- [Work instruction]:
Every line holding "Diseño" should be copied from the records below.

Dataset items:
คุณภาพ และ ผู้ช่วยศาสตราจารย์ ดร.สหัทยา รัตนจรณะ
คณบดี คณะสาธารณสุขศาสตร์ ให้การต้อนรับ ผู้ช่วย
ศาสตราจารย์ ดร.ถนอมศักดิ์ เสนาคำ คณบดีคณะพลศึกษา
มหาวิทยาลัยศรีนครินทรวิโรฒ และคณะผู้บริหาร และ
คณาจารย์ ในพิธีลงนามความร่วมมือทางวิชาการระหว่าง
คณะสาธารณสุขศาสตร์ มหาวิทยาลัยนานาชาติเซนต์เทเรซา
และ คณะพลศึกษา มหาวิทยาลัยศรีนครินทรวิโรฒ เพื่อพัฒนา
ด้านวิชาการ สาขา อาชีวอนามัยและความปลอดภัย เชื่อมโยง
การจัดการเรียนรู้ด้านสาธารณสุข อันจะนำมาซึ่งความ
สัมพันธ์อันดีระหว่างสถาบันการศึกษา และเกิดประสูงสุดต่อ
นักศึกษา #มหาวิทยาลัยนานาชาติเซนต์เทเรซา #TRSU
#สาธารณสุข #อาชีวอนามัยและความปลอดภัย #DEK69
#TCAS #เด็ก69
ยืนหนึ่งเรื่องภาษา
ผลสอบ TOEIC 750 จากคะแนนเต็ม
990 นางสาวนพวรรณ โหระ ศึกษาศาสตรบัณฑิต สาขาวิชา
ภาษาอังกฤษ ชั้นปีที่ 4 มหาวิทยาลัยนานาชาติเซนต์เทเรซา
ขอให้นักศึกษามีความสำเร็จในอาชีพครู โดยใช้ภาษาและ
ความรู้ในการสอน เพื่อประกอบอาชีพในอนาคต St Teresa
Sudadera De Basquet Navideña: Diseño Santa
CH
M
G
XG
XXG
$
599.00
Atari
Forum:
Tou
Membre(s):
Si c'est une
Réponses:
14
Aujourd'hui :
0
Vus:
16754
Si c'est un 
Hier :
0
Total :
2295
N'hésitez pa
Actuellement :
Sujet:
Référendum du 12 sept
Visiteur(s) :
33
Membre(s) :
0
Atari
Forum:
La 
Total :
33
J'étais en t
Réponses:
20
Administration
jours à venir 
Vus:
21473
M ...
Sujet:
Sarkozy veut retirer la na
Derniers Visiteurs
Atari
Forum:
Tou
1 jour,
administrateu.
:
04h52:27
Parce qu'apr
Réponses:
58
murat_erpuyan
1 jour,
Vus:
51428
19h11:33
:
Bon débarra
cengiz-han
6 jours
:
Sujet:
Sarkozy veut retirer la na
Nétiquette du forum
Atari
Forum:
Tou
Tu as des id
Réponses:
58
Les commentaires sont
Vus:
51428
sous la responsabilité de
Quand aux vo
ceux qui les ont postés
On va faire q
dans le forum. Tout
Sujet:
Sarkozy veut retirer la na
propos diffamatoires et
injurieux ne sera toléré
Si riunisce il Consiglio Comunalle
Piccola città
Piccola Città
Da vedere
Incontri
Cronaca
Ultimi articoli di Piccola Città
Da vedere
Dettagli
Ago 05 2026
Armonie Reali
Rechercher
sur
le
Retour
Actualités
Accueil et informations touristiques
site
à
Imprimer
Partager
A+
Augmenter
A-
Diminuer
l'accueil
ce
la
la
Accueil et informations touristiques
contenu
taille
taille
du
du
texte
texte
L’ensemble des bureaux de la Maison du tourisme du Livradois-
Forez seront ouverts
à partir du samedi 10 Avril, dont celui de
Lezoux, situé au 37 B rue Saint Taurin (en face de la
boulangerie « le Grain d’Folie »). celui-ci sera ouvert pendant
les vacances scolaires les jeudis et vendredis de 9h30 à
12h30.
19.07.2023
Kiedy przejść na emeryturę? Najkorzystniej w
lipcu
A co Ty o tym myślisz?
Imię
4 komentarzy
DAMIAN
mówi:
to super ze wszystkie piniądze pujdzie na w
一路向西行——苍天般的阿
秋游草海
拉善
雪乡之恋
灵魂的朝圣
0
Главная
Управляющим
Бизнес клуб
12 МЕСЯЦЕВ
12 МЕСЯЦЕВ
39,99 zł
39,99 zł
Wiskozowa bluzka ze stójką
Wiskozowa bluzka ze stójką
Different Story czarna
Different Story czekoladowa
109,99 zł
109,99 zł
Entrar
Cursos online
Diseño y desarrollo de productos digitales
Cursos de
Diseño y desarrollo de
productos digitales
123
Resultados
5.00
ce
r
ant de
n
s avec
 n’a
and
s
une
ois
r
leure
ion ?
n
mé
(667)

- [Exercise answer]:
Sudadera De Basquet Navideña: Diseño Santa
Diseño y desarrollo de productos digitales
Diseño y desarrollo de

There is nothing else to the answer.